Son muchos los mitos que han cargado la historia europea de virtudes, glorias y esencias patrias, por utilizar una acertada expresión del historiador Fernando Wulff, y también ha ocurrido lo mismo con el País Vasco y Navarra, dos territorios muy unidos por su historia y también por los usos políticos de la misma. Sin embargo, un objeto arqueológico con más de 2 mil años de antigüedad como la Mano de Irulegui no resuelve los enigmas de la lengua vasca ni tampoco de los vascones antiguos, los pobladores de parte de la Navarra actual en época prerromana. Las principales conclusiones que nos aporta este objeto tan singular es que demuestra que los vascones antiguos supieron escribir en su lengua propia, aunque no única, la vascónica.
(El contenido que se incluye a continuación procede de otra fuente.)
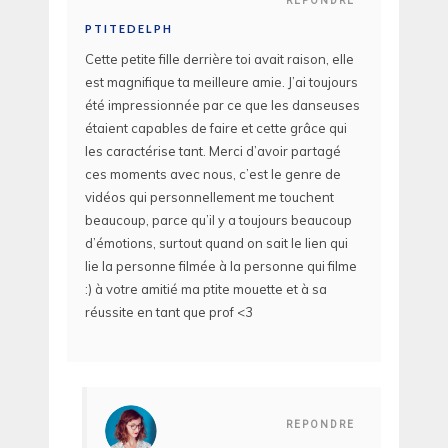
REPONDRE
PTITEDELPH
Cette petite fille derrière toi avait raison, elle
est magnifique ta meilleure amie. J’ai toujours
été impressionnée par ce que les danseuses
étaient capables de faire et cette grâce qui
les caractérise tant. Merci d’avoir partagé
ces moments avec nous, c’est le genre de
vidéos qui personnellement me touchent
beaucoup, parce qu’il y a toujours beaucoup
d’émotions, surtout quand on sait le lien qui
lie la personne filmée à la personne qui filme
:) à votre amitié ma ptite mouette et à sa
réussite en tant que prof <3
REPONDRE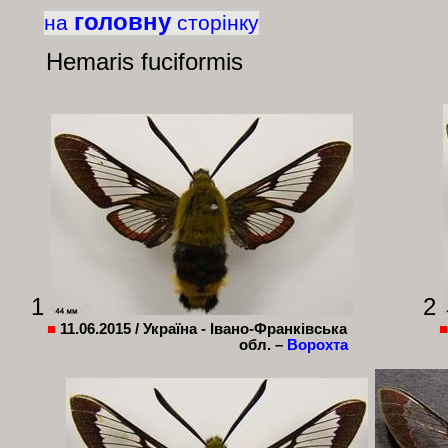
головну
на
сторінку
Hemaris fuciformis
1
2
■
11.06.2015 /
Україна - Івано-Франківська
обл. –
Ворохта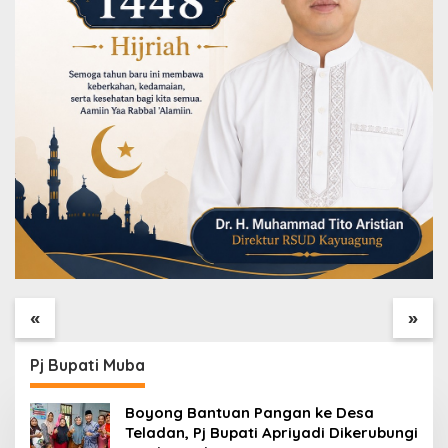
Bahu-Membahu hingga
Tidak Ada Kata
Hari Terakhir, Satgas
Kendor, Satgas TMMD
dan Kodim Bersihkan
ke-129 Bersihkan Area
«
»
Area Penutupan TMMD
Jelang Penutupan
Pj Bupati Muba
Boyong Bantuan Pangan ke Desa
Teladan, Pj Bupati Apriyadi Dikerubungi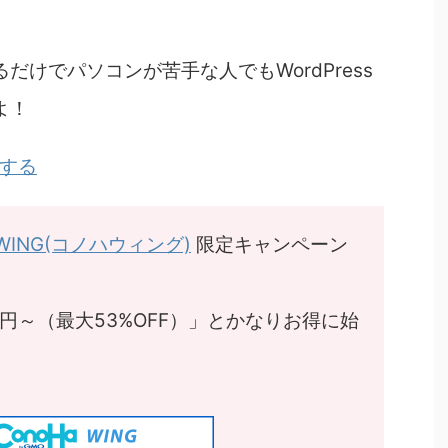
けでパソコンが苦手な人でもWordPress
よ！
約する
 WING(コノハウィング)
限定キャンペーン
8円～（最大53%OFF）」とかなりお得に始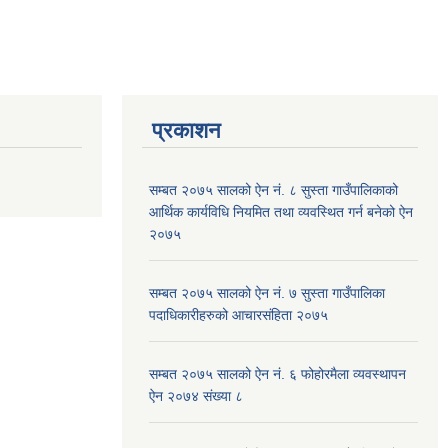
प्रकाशन
सम्बत २०७५ सालको ऐन नं. ८ सुस्ता गाउँपालिकाको
आर्थिक कार्यविधि नियमित तथा व्यवस्थित गर्न बनेको ऐन
२०७५
सम्बत २०७५ सालको ऐन नं. ७ सुस्ता गाउँपालिका
पदाधिकारीहरुको आचारसंहिता २०७५
सम्बत २०७५ सालको ऐन नं. ६ फोहोरमैला व्यवस्थापन
ऐन २०७४ संख्या ८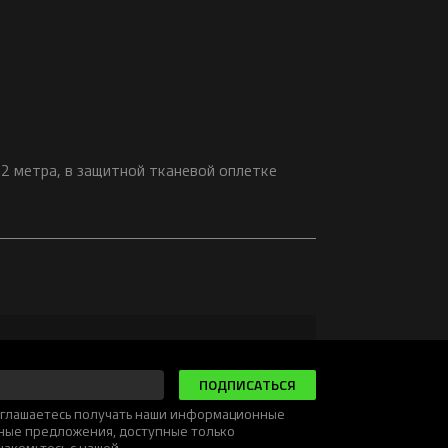
 2 метра, в защитной тканевой оплетке
ПОДПИСАТЬСЯ
соглашаетесь получать наши информационные
ьные предложения, доступные только
накомьтесь с нашей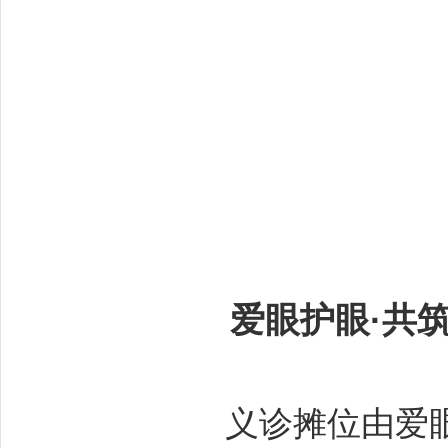
爱眼护眼·共筑
义诊摊位由爱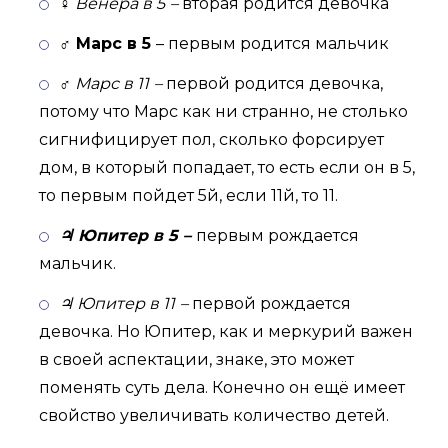
♀ Венера в 5
–
вторая родится девочка
♂ Марс в 5
– первым родится мальчик
♂ Марс в 11
–
первой родится девочка,
потому что Марс как ни странно, не столько
сигнифицирует пол, сколько форсирует
дом, в который попадает, то есть если он в 5,
то первым пойдет 5й, если 11й, то 11.
♃ Юпитер в 5 –
первым рождается
мальчик.
♃ Юпитер в 11
–
первой рождается
девочка. Но Юпитер, как и меркурий важен
в своей аспектации, знаке, это может
поменять суть дела. Конечно он ещё имеет
свойство увеличивать количество детей.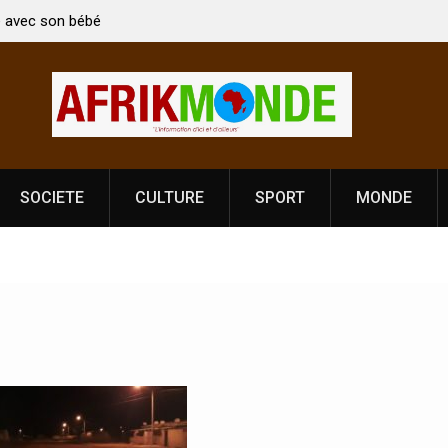
son bébé
Coopération: Le ministre Indien Kirti Vardhan Singh à
Abidjan pour la célébration de la Fête de
l’indépendance
SOCIETE
CULTURE
SPORT
MONDE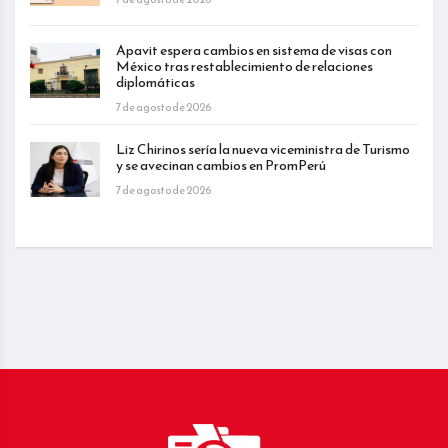
Apavit espera cambios en sistema de visas con
México tras restablecimiento de relaciones
diplomáticas
7 de agosto de 2026
Liz Chirinos sería la nueva viceministra de Turismo
y se avecinan cambios en PromPerú
7 de agosto de 2026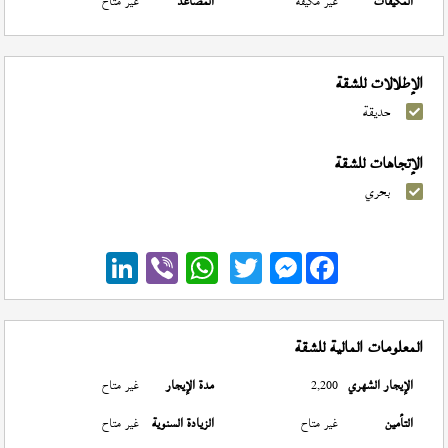
المكيفات
غير مكيفة
المصاعد
غير متاح
الإطلالات للشقة
حديقة
الإتجاهات للشقة
بحري
Messenger
المعلومات المالية للشقة
الإيجار الشهري
2,200
مدة الإيجار
غير متاح
التأمين
غير متاح
الزيادة السنوية
غير متاح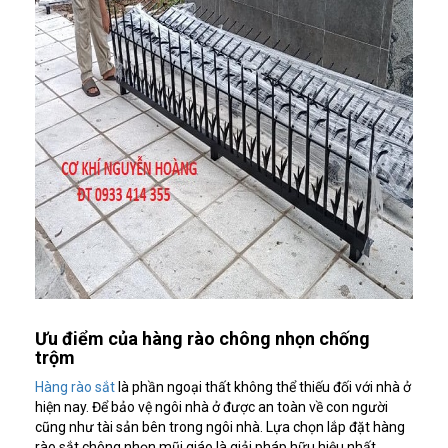
Ưu điểm của hàng rào chông nhọn chống
trộm
Hàng rào sắt
là phần ngoại thất không thể thiếu đối với nhà ở
hiện nay. Để bảo vệ ngôi nhà ở được an toàn về con người
cũng như tài sản bên trong ngôi nhà. Lựa chọn lắp đặt hàng
rào sắt chông nhọn mũi giáo là giải pháp hữu hiệu nhất.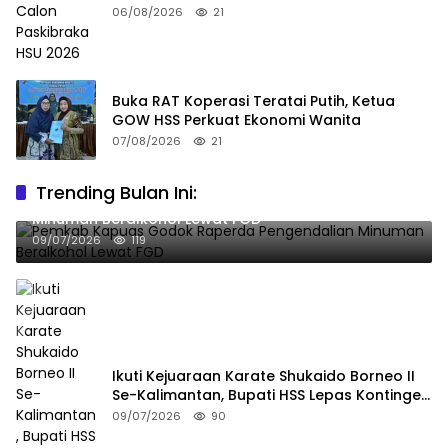
06/08/2026
21
Buka RAT Koperasi Teratai Putih, Ketua
GOW HSS Perkuat Ekonomi Wanita
07/08/2026
21
Trending Bulan Ini:
Pemkab Kapuas Godok Raperda Pengendalian
Minuman Beralkohol Lewat FGD
09/07/2026
119
Ikuti Kejuaraan Karate Shukaido Borneo II
Se-Kalimantan, Bupati HSS Lepas Kontingen
FORKI
09/07/2026
90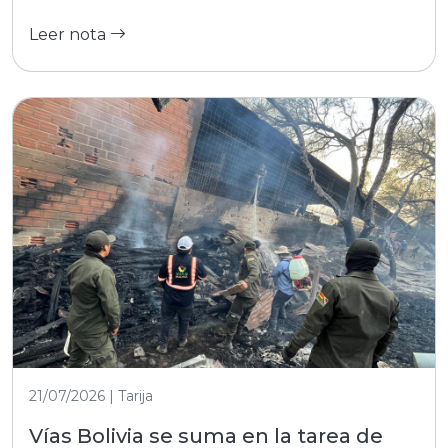
Leer nota
21/07/2026 | Tarija
Vías Bolivia se suma en la tarea de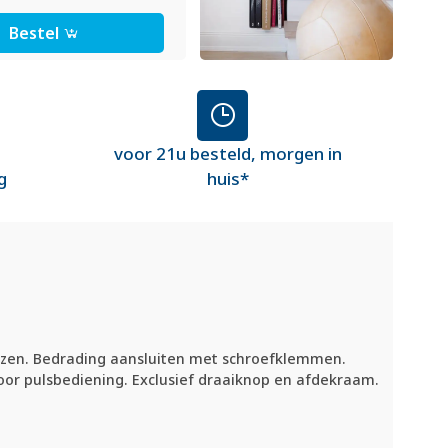
Bestel
voor 21u besteld, morgen in
g
huis*
kiezen. Bedrading aansluiten met schroefklemmen.
voor pulsbediening. Exclusief draaiknop en afdekraam.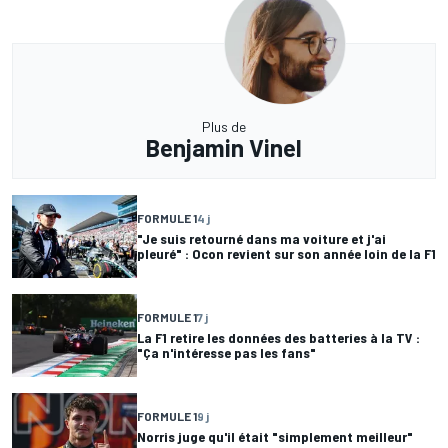
Plus de
Benjamin Vinel
FORMULE 1
4 j
"Je suis retourné dans ma voiture et j'ai
pleuré" : Ocon revient sur son année loin de la F1
FORMULE 1
7 j
La F1 retire les données des batteries à la TV :
"Ça n'intéresse pas les fans"
FORMULE 1
9 j
Norris juge qu'il était "simplement meilleur"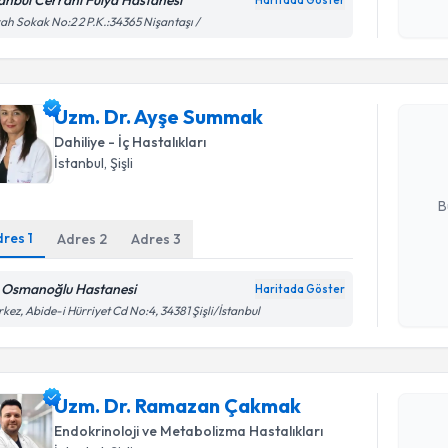
tanbul Cerrahi Fulya Hastanesi
Haritada Göster
Kişisel
ah Sokak No:2 2 P.K.:34365 Nişantaşı /
Randevu T
okudum
işlenm
Uzm. Dr. 
Uzm. Dr. Ayşe Summak
Size bu uzm
hazırlandığ
Dahiliye - İç Hastalıkları
İstanbul
, Şişli
E-posta Ad
B
dres
1
Adres
2
Adres
3
Kişisel
 Osmanoğlu Hastanesi
Haritada Göster
okudum
kez, Abide-i Hürriyet Cd No:4, 34381 Şişli/İstanbul
işlenm
Randevu T
Uzm. Dr. Ramazan Çakmak
Uzm. Dr.
oluşturun. 
Endokrinoloji ve Metabolizma Hastalıkları
hazırlandığ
Los habitantes de toda la Península Ibérica, y por tanto también los del territorio de los navarros, hemos sido ocupados por los romanos, los visigodos o los pueblos islámicos, y todos estos pueblos han contribuido a configurar la identidad de lo que somos los navarros y los españoles hoy en día. Ningún objeto arqueológico puede servir para trazar una línea de continuidad perfecta e impoluta entre los primeros pobladores de nuestro territorio y nosotros, pero en este caso sí nos demuestra que la historia juega un papel esencial en la configuración de las identidades colectivas.
Termino con una cita de José Álvarez Junco en su libro “Dioses útiles: naciones y nacionalismos”, cuya lectura y relectura tanto me inspira cuando me propongo reafirmar la utilidad de los historiadores en la aldea global del siglo XXI: “Ya que los historiadores y los científicos sociales no tenemos fuerza suficiente como para desactivar el potencial destructivo del nacionalismo, nuestro deber es, al menos, desacralizar a la nación, obligándola a descender del cielo de los mitos y sumergiéndola en la temporalidad”.